Activity:
A word-for-word copy of the entries is the goal; leave out the pictures.

Records to use:
Start of Block

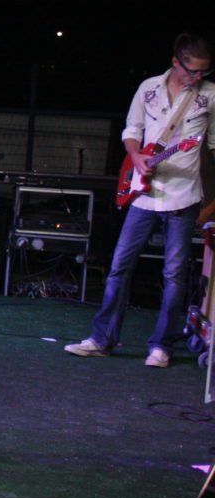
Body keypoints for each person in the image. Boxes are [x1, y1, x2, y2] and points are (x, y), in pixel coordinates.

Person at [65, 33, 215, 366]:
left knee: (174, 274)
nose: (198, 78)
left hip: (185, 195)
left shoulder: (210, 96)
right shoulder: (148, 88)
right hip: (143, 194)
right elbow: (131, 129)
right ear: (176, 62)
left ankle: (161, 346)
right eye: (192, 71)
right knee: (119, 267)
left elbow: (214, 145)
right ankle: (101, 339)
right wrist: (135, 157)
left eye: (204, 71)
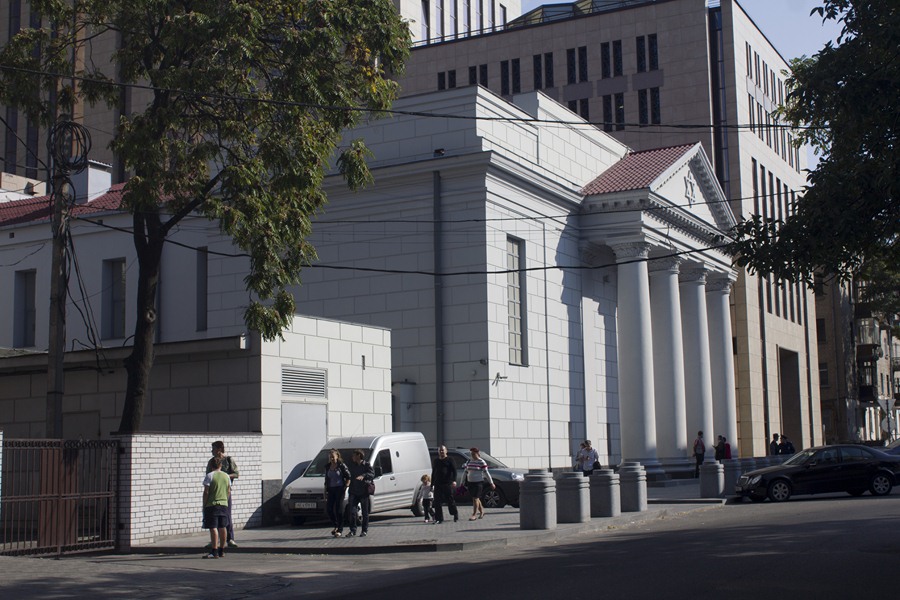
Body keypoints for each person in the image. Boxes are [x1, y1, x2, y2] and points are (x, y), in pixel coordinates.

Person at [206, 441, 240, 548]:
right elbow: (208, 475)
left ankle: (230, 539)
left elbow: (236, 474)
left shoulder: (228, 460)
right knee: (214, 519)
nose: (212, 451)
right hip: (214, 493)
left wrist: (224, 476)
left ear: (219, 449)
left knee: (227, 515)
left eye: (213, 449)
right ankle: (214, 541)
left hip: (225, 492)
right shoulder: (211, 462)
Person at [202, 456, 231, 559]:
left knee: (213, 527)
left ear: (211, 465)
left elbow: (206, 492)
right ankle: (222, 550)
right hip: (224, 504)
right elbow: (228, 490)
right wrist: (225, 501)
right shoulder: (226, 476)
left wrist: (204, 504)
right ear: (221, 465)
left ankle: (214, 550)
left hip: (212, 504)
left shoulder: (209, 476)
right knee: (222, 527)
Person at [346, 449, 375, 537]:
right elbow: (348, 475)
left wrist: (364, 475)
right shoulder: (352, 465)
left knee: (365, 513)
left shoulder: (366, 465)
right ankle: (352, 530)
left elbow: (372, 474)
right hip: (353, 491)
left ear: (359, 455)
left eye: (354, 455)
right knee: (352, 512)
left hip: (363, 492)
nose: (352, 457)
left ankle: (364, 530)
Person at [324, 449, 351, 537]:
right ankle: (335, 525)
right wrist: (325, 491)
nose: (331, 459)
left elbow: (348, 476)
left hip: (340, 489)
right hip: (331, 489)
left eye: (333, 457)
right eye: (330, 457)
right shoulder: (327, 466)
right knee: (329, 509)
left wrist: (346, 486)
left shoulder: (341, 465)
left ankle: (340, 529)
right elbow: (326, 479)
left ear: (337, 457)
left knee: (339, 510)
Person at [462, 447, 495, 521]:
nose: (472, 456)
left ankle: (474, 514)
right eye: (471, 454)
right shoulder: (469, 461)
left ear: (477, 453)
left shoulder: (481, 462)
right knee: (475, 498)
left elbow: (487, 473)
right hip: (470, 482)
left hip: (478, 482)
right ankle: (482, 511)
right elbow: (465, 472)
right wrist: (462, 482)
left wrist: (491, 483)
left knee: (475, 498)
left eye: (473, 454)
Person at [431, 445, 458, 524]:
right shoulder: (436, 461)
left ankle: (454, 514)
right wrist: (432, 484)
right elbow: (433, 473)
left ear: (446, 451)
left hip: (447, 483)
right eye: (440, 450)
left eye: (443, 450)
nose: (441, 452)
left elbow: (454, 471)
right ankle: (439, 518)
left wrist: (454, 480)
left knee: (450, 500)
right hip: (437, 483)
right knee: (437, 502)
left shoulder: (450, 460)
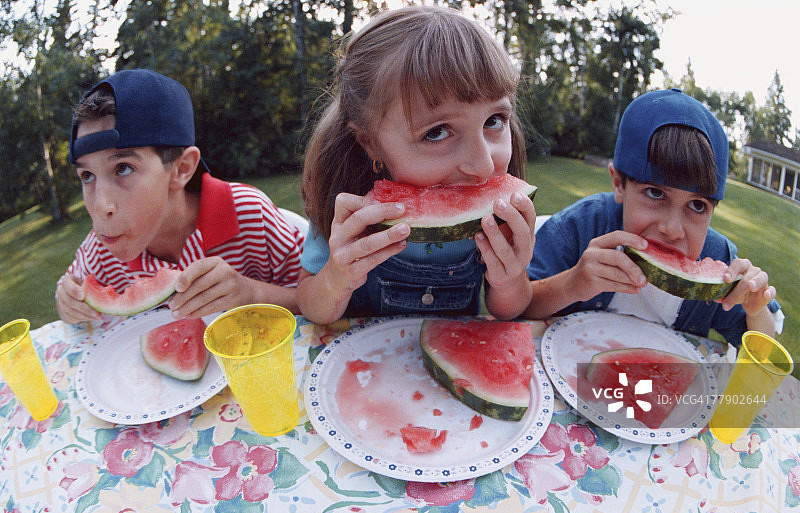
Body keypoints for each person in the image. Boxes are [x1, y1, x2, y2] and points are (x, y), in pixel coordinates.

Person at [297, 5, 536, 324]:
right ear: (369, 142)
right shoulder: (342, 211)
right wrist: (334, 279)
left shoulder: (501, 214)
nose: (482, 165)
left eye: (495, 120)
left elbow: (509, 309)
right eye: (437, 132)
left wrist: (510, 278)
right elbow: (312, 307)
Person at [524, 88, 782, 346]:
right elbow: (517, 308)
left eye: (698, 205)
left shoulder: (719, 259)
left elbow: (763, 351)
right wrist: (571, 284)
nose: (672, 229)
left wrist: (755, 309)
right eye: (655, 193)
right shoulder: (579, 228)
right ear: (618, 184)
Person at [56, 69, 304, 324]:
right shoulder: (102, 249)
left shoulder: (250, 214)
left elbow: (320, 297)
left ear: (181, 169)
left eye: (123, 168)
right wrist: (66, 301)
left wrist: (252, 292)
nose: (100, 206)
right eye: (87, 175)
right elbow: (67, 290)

End of Block

Solution:
Body keypoints for each person in the image. Boxes are [x1, y1, x2, y2] and points are (x, y), in pixel coordinates.

Person at [65, 33, 215, 366]:
left knee: (174, 274)
nose: (198, 78)
left hip: (185, 195)
left shoulder: (210, 96)
right shoulder: (148, 88)
right hip: (143, 194)
right elbow: (131, 129)
right ear: (176, 62)
left ankle: (161, 346)
right eye: (192, 71)
right knee: (119, 267)
left elbow: (214, 145)
right ankle: (101, 339)
right wrist: (135, 157)
left eye: (204, 71)
Body keypoints for each person in the image. Boxes are [x1, y1, x2, y2] and points are (x, y), in pixel coordinates.

Person at [206, 441, 240, 548]:
right elbow: (208, 475)
left ankle: (230, 539)
left elbow: (236, 474)
left shoulder: (228, 460)
right knee: (214, 519)
nose: (212, 451)
right hip: (214, 493)
left wrist: (224, 476)
left ear: (219, 449)
left knee: (227, 515)
left eye: (213, 449)
right ankle: (214, 541)
left hip: (225, 492)
right shoulder: (211, 462)
Person at [202, 456, 231, 559]:
left knee: (213, 527)
left ear: (211, 465)
left elbow: (206, 492)
right ankle: (222, 550)
right hip: (224, 504)
right elbow: (228, 490)
right wrist: (225, 501)
right shoulder: (226, 476)
left wrist: (204, 504)
right ear: (221, 465)
left ankle: (214, 550)
left hip: (212, 504)
left shoulder: (209, 476)
right knee: (222, 527)
Person at [346, 449, 375, 537]:
right elbow: (348, 475)
left wrist: (364, 475)
right shoulder: (352, 465)
left knee: (365, 513)
left shoulder: (366, 465)
right ankle: (352, 530)
left elbow: (372, 474)
right hip: (353, 491)
left ear: (359, 455)
left eye: (354, 455)
right knee: (352, 512)
left hip: (363, 492)
nose: (352, 457)
left ankle: (364, 530)
Person at [324, 449, 351, 537]:
right ankle: (335, 525)
right wrist: (325, 491)
nose: (331, 459)
left elbow: (348, 476)
left hip: (340, 489)
right hip: (331, 489)
left eye: (333, 457)
right eye: (330, 457)
right shoulder: (327, 466)
right knee: (329, 509)
left wrist: (346, 486)
left shoulder: (341, 465)
left ankle: (340, 529)
right elbow: (326, 479)
left ear: (337, 457)
left knee: (339, 510)
Person at [462, 447, 495, 521]:
nose: (472, 456)
left ankle: (474, 514)
right eye: (471, 454)
right shoulder: (469, 461)
left ear: (477, 453)
left shoulder: (481, 462)
right knee: (475, 498)
left elbow: (487, 473)
right hip: (470, 482)
left hip: (478, 482)
right ankle: (482, 511)
right elbow: (465, 472)
right wrist: (462, 482)
left wrist: (491, 483)
left knee: (475, 498)
left eye: (473, 454)
Person at [431, 445, 458, 524]:
right shoulder: (436, 461)
left ankle: (454, 514)
right wrist: (432, 484)
right elbow: (433, 473)
left ear: (446, 451)
left hip: (447, 483)
right eye: (440, 450)
left eye: (443, 450)
nose: (441, 452)
left elbow: (454, 471)
right ankle: (439, 518)
left wrist: (454, 480)
left knee: (450, 500)
right hip: (437, 483)
right knee: (437, 502)
left shoulder: (450, 460)
Body keypoints for each person in the image. Boxes are [x1, y1, x2, y2] and points are (x, y), in pixel coordinates.

Person at [297, 5, 536, 324]:
right ear: (369, 142)
right shoulder: (342, 211)
right wrist: (334, 279)
left shoulder: (501, 214)
nose: (482, 165)
left eye: (495, 120)
left elbow: (509, 309)
right eye: (437, 132)
left wrist: (510, 278)
right elbow: (312, 307)
Person at [524, 88, 782, 346]:
right elbow: (517, 308)
left eye: (698, 205)
left shoulder: (719, 259)
left elbow: (763, 351)
right wrist: (571, 284)
nose: (672, 229)
left wrist: (755, 309)
right eye: (655, 193)
right shoulder: (579, 228)
right ear: (618, 184)
Person at [56, 69, 304, 324]:
right shoulder: (102, 249)
left shoulder: (250, 214)
left elbow: (320, 297)
left ear: (181, 169)
left eye: (123, 168)
right wrist: (66, 301)
left wrist: (252, 292)
nose: (100, 206)
right eye: (87, 175)
right elbow: (67, 290)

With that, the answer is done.